In Elasticsearch, Why do I lose the whole word token when I run a word through an ngram filter?

It seems that if I am running a word or phrase through an ngram filter, the original word does not get indexed. Instead, I only get chunks of the word up to my max_gram value. I would expect the original word to get indexed as well. I'm using Elasticsearch 0.20.5. If I set up an index using a filter with ngrams like so:
CURL -XPUT 'http://localhost:9200/test/' -d '{
"settings": {
"analysis": {
"filter": {
"my_ngram": {
"max_gram": 10,
"min_gram": 1,
"type": "nGram"
},
"my_stemmer": {
"type": "stemmer",
"name": "english"
}
},
"analyzer": {
"default_index": {
"filter": [
"standard",
"lowercase",
"asciifolding",
"my_ngram",
"my_stemmer"
],
"type": "custom",
"tokenizer": "standard"
},
"default_search": {
"filter": [
"standard",
"lowercase"
],
"type": "custom",
"tokenizer": "standard"
}
}
}
}
}'
Then I put a long word into a document:
CURL -XPUT 'http://localhost:9200/test/item/1' -d '{
"foo" : "REALLY_REALLY_LONG_WORD"
}'
And I query for that long word:
CURL -XGET 'http://localhost:9200/test/item/_search' -d '{
"query":
{
"match" : {
"foo" : "REALLY_REALLY_LONG_WORD"
}
}
}'
I get 0 results. I do get a result if I query for a 10 character chunk of that word. When I run this:
curl -XGET 'localhost:9200/test/_analyze?text=REALLY_REALLY_LONG_WORD
I get tons of grams back, but not the original word. Am I missing a configuration to make this work the way I want?

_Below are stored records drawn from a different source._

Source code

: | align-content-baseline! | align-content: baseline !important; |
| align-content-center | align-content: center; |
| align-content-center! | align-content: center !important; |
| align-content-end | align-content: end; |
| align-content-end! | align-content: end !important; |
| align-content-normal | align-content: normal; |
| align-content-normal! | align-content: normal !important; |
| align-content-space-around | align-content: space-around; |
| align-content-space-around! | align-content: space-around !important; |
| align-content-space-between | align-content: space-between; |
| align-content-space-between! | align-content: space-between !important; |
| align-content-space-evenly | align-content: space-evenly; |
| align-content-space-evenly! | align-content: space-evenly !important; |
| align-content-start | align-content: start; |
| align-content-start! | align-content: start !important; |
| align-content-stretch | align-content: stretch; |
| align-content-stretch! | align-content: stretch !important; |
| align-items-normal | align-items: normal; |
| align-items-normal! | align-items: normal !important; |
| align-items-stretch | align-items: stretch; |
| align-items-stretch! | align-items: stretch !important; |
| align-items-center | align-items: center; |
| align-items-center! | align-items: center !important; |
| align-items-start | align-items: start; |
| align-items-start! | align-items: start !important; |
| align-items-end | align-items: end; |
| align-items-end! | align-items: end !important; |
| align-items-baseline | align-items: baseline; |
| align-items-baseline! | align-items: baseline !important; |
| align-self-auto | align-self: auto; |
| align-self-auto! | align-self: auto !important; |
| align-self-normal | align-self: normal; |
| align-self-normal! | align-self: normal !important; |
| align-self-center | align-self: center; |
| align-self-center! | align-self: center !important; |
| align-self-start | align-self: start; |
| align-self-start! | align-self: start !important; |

If you would like to keep the complete word of phrase, use a multi-field mapping for the value where you keep one "not analyzed" or with keyword-tokenizer instead.
Also, when searching a field with nGram-tokenized values, you should probably also use the nGram-tokenizer for the search, then the n-character limit will also apply for the search-phrase, and you will get the expected results.